_Your goal_
Render each line of the rows below as a Markdown table with two columns: No for a running number and Line for the line itself. Leave out blank lines.

_Record set_
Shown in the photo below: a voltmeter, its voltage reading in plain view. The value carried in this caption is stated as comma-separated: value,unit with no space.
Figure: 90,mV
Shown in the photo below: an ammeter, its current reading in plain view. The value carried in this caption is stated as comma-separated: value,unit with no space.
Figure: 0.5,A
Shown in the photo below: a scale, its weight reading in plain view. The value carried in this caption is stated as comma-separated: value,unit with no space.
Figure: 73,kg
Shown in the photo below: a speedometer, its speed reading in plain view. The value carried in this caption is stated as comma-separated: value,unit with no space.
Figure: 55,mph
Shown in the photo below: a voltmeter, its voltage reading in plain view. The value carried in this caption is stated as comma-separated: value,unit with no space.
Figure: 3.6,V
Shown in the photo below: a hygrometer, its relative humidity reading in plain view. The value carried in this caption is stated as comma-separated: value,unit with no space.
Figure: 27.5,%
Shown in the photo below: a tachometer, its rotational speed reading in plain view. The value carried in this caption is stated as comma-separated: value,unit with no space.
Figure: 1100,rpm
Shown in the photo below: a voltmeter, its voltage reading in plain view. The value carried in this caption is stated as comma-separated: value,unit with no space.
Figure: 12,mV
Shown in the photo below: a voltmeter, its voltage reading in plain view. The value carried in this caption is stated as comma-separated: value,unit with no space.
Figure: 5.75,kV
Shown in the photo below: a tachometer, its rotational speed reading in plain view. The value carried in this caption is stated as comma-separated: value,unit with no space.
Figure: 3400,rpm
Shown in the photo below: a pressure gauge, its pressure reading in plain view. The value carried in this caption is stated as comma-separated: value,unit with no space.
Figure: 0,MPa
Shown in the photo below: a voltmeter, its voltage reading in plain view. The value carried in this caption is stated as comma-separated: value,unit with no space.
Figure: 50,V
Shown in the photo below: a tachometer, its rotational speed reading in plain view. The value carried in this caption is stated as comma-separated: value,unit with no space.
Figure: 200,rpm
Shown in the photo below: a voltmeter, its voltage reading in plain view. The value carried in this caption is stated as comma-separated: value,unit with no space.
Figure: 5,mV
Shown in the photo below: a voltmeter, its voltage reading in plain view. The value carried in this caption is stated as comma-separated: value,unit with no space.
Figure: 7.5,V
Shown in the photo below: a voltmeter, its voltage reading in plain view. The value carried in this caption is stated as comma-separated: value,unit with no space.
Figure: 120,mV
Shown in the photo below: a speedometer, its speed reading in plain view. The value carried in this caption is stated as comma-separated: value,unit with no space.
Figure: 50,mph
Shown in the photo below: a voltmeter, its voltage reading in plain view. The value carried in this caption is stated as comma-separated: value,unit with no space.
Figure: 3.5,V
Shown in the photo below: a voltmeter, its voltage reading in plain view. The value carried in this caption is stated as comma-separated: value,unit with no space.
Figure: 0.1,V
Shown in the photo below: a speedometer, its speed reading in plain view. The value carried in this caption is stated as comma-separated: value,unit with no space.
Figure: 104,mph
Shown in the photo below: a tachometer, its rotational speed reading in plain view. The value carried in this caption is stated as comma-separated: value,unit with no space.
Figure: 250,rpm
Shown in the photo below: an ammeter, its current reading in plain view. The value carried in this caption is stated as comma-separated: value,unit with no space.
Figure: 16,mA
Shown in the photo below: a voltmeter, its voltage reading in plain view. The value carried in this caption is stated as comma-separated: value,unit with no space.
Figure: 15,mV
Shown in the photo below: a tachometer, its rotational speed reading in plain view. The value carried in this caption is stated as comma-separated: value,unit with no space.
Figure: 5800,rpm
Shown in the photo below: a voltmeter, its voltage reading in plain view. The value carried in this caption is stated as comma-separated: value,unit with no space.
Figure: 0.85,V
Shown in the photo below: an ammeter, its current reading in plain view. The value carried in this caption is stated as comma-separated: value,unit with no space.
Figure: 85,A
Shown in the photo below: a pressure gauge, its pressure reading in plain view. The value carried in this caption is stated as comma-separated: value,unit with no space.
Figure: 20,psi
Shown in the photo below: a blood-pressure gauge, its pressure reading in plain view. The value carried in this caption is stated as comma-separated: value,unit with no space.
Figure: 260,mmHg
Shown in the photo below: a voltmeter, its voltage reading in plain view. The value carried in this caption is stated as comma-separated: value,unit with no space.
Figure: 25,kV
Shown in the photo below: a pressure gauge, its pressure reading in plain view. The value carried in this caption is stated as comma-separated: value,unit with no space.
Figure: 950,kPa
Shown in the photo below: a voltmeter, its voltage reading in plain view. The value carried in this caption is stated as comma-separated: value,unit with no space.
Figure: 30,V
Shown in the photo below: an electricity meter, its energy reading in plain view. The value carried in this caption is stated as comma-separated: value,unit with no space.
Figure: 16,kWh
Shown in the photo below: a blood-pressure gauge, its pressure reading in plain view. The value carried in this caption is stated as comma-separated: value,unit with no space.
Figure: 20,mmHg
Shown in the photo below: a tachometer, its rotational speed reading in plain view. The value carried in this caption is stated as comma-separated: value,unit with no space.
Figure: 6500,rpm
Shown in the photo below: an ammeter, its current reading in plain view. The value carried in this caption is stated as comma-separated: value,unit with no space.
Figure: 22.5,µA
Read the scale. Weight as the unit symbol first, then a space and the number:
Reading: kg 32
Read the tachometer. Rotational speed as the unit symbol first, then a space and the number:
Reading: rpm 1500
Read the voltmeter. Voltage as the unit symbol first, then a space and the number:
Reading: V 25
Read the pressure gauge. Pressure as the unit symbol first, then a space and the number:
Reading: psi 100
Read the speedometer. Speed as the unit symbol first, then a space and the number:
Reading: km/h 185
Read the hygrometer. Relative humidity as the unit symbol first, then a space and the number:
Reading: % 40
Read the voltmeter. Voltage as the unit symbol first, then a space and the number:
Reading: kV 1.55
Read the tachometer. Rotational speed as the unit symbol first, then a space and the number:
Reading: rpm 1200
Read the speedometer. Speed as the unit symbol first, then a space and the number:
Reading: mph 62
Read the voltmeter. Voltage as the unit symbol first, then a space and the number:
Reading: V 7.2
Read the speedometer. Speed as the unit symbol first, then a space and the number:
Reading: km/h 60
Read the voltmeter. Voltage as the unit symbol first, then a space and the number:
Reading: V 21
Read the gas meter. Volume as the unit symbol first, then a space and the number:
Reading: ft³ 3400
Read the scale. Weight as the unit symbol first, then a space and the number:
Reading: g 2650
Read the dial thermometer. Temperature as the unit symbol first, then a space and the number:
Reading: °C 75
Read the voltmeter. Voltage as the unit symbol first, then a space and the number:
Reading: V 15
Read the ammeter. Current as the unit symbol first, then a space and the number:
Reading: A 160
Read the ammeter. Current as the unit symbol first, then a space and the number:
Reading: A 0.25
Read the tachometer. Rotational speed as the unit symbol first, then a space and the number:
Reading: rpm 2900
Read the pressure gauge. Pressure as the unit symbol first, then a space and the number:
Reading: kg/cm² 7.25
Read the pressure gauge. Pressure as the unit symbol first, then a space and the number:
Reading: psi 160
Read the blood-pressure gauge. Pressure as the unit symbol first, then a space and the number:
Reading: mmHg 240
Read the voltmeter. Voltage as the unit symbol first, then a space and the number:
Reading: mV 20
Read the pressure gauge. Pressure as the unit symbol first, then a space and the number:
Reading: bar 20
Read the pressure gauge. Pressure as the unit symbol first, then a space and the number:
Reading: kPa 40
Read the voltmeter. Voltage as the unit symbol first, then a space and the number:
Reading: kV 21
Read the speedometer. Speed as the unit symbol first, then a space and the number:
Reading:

_Answer to this task_
| No | Line |
|---|---|
| 1 | Shown in the photo below: a voltmeter, its voltage reading in plain view. The value carried in this caption is stated as comma-separated: value,unit with no space. |
| 2 | Figure: 90,mV |
| 3 | Shown in the photo below: an ammeter, its current reading in plain view. The value carried in this caption is stated as comma-separated: value,unit with no space. |
| 4 | Figure: 0.5,A |
| 5 | Shown in the photo below: a scale, its weight reading in plain view. The value carried in this caption is stated as comma-separated: value,unit with no space. |
| 6 | Figure: 73,kg |
| 7 | Shown in the photo below: a speedometer, its speed reading in plain view. The value carried in this caption is stated as comma-separated: value,unit with no space. |
| 8 | Figure: 55,mph |
| 9 | Shown in the photo below: a voltmeter, its voltage reading in plain view. The value carried in this caption is stated as comma-separated: value,unit with no space. |
| 10 | Figure: 3.6,V |
| 11 | Shown in the photo below: a hygrometer, its relative humidity reading in plain view. The value carried in this caption is stated as comma-separated: value,unit with no space. |
| 12 | Figure: 27.5,% |
| 13 | Shown in the photo below: a tachometer, its rotational speed reading in plain view. The value carried in this caption is stated as comma-separated: value,unit with no space. |
| 14 | Figure: 1100,rpm |
| 15 | Shown in the photo below: a voltmeter, its voltage reading in plain view. The value carried in this caption is stated as comma-separated: value,unit with no space. |
| 16 | Figure: 12,mV |
| 17 | Shown in the photo below: a voltmeter, its voltage reading in plain view. The value carried in this caption is stated as comma-separated: value,unit with no space. |
| 18 | Figure: 5.75,kV |
| 19 | Shown in the photo below: a tachometer, its rotational speed reading in plain view. The value carried in this caption is stated as comma-separated: value,unit with no space. |
| 20 | Figure: 3400,rpm |
| 21 | Shown in the photo below: a pressure gauge, its pressure reading in plain view. The value carried in this caption is stated as comma-separated: value,unit with no space. |
| 22 | Figure: 0,MPa |
| 23 | Shown in the photo below: a voltmeter, its voltage reading in plain view. The value carried in this caption is stated as comma-separated: value,unit with no space. |
| 24 | Figure: 50,V |
| 25 | Shown in the photo below: a tachometer, its rotational speed reading in plain view. The value carried in this caption is stated as comma-separated: value,unit with no space. |
| 26 | Figure: 200,rpm |
| 27 | Shown in the photo below: a voltmeter, its voltage reading in plain view. The value carried in this caption is stated as comma-separated: value,unit with no space. |
| 28 | Figure: 5,mV |
| 29 | Shown in the photo below: a voltmeter, its voltage reading in plain view. The value carried in this caption is stated as comma-separated: value,unit with no space. |
| 30 | Figure: 7.5,V |
| 31 | Shown in the photo below: a voltmeter, its voltage reading in plain view. The value carried in this caption is stated as comma-separated: value,unit with no space. |
| 32 | Figure: 120,mV |
| 33 | Shown in the photo below: a speedometer, its speed reading in plain view. The value carried in this caption is stated as comma-separated: value,unit with no space. |
| 34 | Figure: 50,mph |
| 35 | Shown in the photo below: a voltmeter, its voltage reading in plain view. The value carried in this caption is stated as comma-separated: value,unit with no space. |
| 36 | Figure: 3.5,V |
| 37 | Shown in the photo below: a voltmeter, its voltage reading in plain view. The value carried in this caption is stated as comma-separated: value,unit with no space. |
| 38 | Figure: 0.1,V |
| 39 | Shown in the photo below: a speedometer, its speed reading in plain view. The value carried in this caption is stated as comma-separated: value,unit with no space. |
| 40 | Figure: 104,mph |
| 41 | Shown in the photo below: a tachometer, its rotational speed reading in plain view. The value carried in this caption is stated as comma-separated: value,unit with no space. |
| 42 | Figure: 250,rpm |
| 43 | Shown in the photo below: an ammeter, its current reading in plain view. The value carried in this caption is stated as comma-separated: value,unit with no space. |
| 44 | Figure: 16,mA |
| 45 | Shown in the photo below: a voltmeter, its voltage reading in plain view. The value carried in this caption is stated as comma-separated: value,unit with no space. |
| 46 | Figure: 15,mV |
| 47 | Shown in the photo below: a tachometer, its rotational speed reading in plain view. The value carried in this caption is stated as comma-separated: value,unit with no space. |
| 48 | Figure: 5800,rpm |
| 49 | Shown in the photo below: a voltmeter, its voltage reading in plain view. The value carried in this caption is stated as comma-separated: value,unit with no space. |
| 50 | Figure: 0.85,V |
| 51 | Shown in the photo below: an ammeter, its current reading in plain view. The value carried in this caption is stated as comma-separated: value,unit with no space. |
| 52 | Figure: 85,A |
| 53 | Shown in the photo below: a pressure gauge, its pressure reading in plain view. The value carried in this caption is stated as comma-separated: value,unit with no space. |
| 54 | Figure: 20,psi |
| 55 | Shown in the photo below: a blood-pressure gauge, its pressure reading in plain view. The value carried in this caption is stated as comma-separated: value,unit with no space. |
| 56 | Figure: 260,mmHg |
| 57 | Shown in the photo below: a voltmeter, its voltage reading in plain view. The value carried in this caption is stated as comma-separated: value,unit with no space. |
| 58 | Figure: 25,kV |
| 59 | Shown in the photo below: a pressure gauge, its pressure reading in plain view. The value carried in this caption is stated as comma-separated: value,unit with no space. |
| 60 | Figure: 950,kPa |
| 61 | Shown in the photo below: a voltmeter, its voltage reading in plain view. The value carried in this caption is stated as comma-separated: value,unit with no space. |
| 62 | Figure: 30,V |
| 63 | Shown in the photo below: an electricity meter, its energy reading in plain view. The value carried in this caption is stated as comma-separated: value,unit with no space. |
| 64 | Figure: 16,kWh |
| 65 | Shown in the photo below: a blood-pressure gauge, its pressure reading in plain view. The value carried in this caption is stated as comma-separated: value,unit with no space. |
| 66 | Figure: 20,mmHg |
| 67 | Shown in the photo below: a tachometer, its rotational speed reading in plain view. The value carried in this caption is stated as comma-separated: value,unit with no space. |
| 68 | Figure: 6500,rpm |
| 69 | Shown in the photo below: an ammeter, its current reading in plain view. The value carried in this caption is stated as comma-separated: value,unit with no space. |
| 70 | Figure: 22.5,µA |
| 71 | Read the scale. Weight as the unit symbol first, then a space and the number: |
| 72 | Reading: kg 32 |
| 73 | Read the tachometer. Rotational speed as the unit symbol first, then a space and the number: |
| 74 | Reading: rpm 1500 |
| 75 | Read the voltmeter. Voltage as the unit symbol first, then a space and the number: |
| 76 | Reading: V 25 |
| 77 | Read the pressure gauge. Pressure as the unit symbol first, then a space and the number: |
| 78 | Reading: psi 100 |
| 79 | Read the speedometer. Speed as the unit symbol first, then a space and the number: |
| 80 | Reading: km/h 185 |
| 81 | Read the hygrometer. Relative humidity as the unit symbol first, then a space and the number: |
| 82 | Reading: % 40 |
| 83 | Read the voltmeter. Voltage as the unit symbol first, then a space and the number: |
| 84 | Reading: kV 1.55 |
| 85 | Read the tachometer. Rotational speed as the unit symbol first, then a space and the number: |
| 86 | Reading: rpm 1200 |
| 87 | Read the speedometer. Speed as the unit symbol first, then a space and the number: |
| 88 | Reading: mph 62 |
| 89 | Read the voltmeter. Voltage as the unit symbol first, then a space and the number: |
| 90 | Reading: V 7.2 |
| 91 | Read the speedometer. Speed as the unit symbol first, then a space and the number: |
| 92 | Reading: km/h 60 |
| 93 | Read the voltmeter. Voltage as the unit symbol first, then a space and the number: |
| 94 | Reading: V 21 |
| 95 | Read the gas meter. Volume as the unit symbol first, then a space and the number: |
| 96 | Reading: ft³ 3400 |
| 97 | Read the scale. Weight as the unit symbol first, then a space and the number: |
| 98 | Reading: g 2650 |
| 99 | Read the dial thermometer. Temperature as the unit symbol first, then a space and the number: |
| 100 | Reading: °C 75 |
| 101 | Read the voltmeter. Voltage as the unit symbol first, then a space and the number: |
| 102 | Reading: V 15 |
| 103 | Read the ammeter. Current as the unit symbol first, then a space and the number: |
| 104 | Reading: A 160 |
| 105 | Read the ammeter. Current as the unit symbol first, then a space and the number: |
| 106 | Reading: A 0.25 |
| 107 | Read the tachometer. Rotational speed as the unit symbol first, then a space and the number: |
| 108 | Reading: rpm 2900 |
| 109 | Read the pressure gauge. Pressure as the unit symbol first, then a space and the number: |
| 110 | Reading: kg/cm² 7.25 |
| 111 | Read the pressure gauge. Pressure as the unit symbol first, then a space and the number: |
| 112 | Reading: psi 160 |
| 113 | Read the blood-pressure gauge. Pressure as the unit symbol first, then a space and the number: |
| 114 | Reading: mmHg 240 |
| 115 | Read the voltmeter. Voltage as the unit symbol first, then a space and the number: |
| 116 | Reading: mV 20 |
| 117 | Read the pressure gauge. Pressure as the unit symbol first, then a space and the number: |
| 118 | Reading: bar 20 |
| 119 | Read the pressure gauge. Pressure as the unit symbol first, then a space and the number: |
| 120 | Reading: kPa 40 |
| 121 | Read the voltmeter. Voltage as the unit symbol first, then a space and the number: |
| 122 | Reading: kV 21 |
| 123 | Read the speedometer. Speed as the unit symbol first, then a space and the number: |
| 124 | Reading: |